Additionally, the program code may, for example, be compressed, encrypted, or both, and may include executable files, script files and wizards for installation, as in Zip files and cab files. As used herein the term machine-readable instructions or code residing in or on signal-bearing media include all of the above means of delivery.

Other Embodiments

While the foregoing disclosure shows a number of illustrative embodiments of the invention, it will be apparent to those skilled in the art that various changes and modifications can be made herein without departing from the scope of the invention as defined by the appended claims. Furthermore, although elements of the invention may be described or claimed in the singular, the plural is contemplated unless limitation to the singular is explicitly stated.

Claims

1. A method of regression testing computer code comprising:

a) providing a regression test of a pre-change body of computer code, said regression test having known failures;

b) regression testing the body of computer code after changes have been entered and detecting failures including new failures and known failures; and

c) filtering new failures against known failures.

2. The method of claim 1 comprising:

a) providing a regression test of a pre-change body of computer code, said regression test comprising a gold log having known apparent failures;

b) regression testing the body of computer code after changes have been entered and detecting failures as a current log having new failures and known failures;

c) filtering new failures against known apparent failures;

d) analyzing the new failures to determine which are actual failures and which are apparent failures.

3. The method of claim 2 comprising saving actual failures in a log of known failures.

4. The method of claim 2 comprising saving apparent failures which are not actual failures into a gold log.
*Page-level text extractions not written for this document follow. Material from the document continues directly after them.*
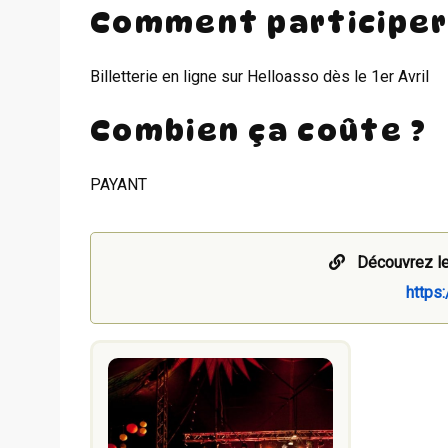
Comment participer
Billetterie en ligne sur Helloasso dès le 1er Avril
Combien ça coûte ?
PAYANT
Découvrez le
https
5. A program product tangibly embodying computer readable program code executable by a digital processing apparatus to control a computer to perform a method for regression analysis of computer code, said method comprising

a) providing a regression test of a pre-change body of computer code, said regression test having known failures;

b) regression testing the body of computer code after changes have been entered and detecting failures including new failures and known failures; and

c) filtering new failures against known failures.

6. The program product of claim 5, wherein said method comprises:

a) providing a regression test of a pre-change body of computer code, said regression test comprising a gold log having known apparent failures;

b) regression testing the body of computer code after changes have been entered and detecting failures as a current log having new failures and known failures;

c) filtering new failures against known apparent failures:

d) analyzing the new failures to determine which are actual failures and which are apparent failures.
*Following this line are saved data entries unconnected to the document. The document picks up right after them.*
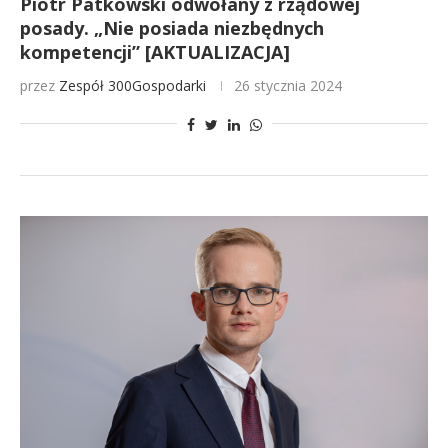
Piotr Patkowski odwołany z rządowej
posady. „Nie posiada niezbędnych
kompetencji” [AKTUALIZACJA]
przez
Zespół 300Gospodarki
26 stycznia 2024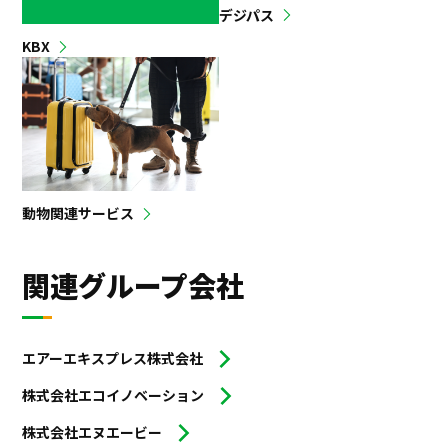
デジパス
KBX
動物関連サービス
関連グループ会社
エアーエキスプレス株式会社
株式会社エコイノベーション
株式会社エヌエービー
7. The program product of claim 6 wherein said method comprises saving actual failures in a log of known failures.

8. The program product of claim 6 wherein said method comprises saving apparent failures which are not actual failures into a gold log.

9. A computer system adapted for editing and analyzing computer program code by a method comprising:

a) providing a regression test of a pre-change body of computer code, said regression test having known failures;

b) regression testing the body of computer code after changes have been entered and detecting failures including new failures and known failures; and

c) filtering new failures against known failures.

10. The computer system of claim 9, wherein said method comprises:

a) providing a regression test of a pre-change body of computer code, said regression test comprising a gold log having known apparent failures;

b) regression testing the body of computer code after changes have been entered and detecting failures as a current log having new failures and known failures;

c) filtering new failures against known apparent failures;

d) analyzing the new failures to determine which are actual failures and which are apparent failures.

11. The computer system of claim 10 wherein said method comprises saving actual failures in a log of known failures.

12. The computer system of claim 10 wherein said method comprises saving apparent failures which are not actual failures into a gold log.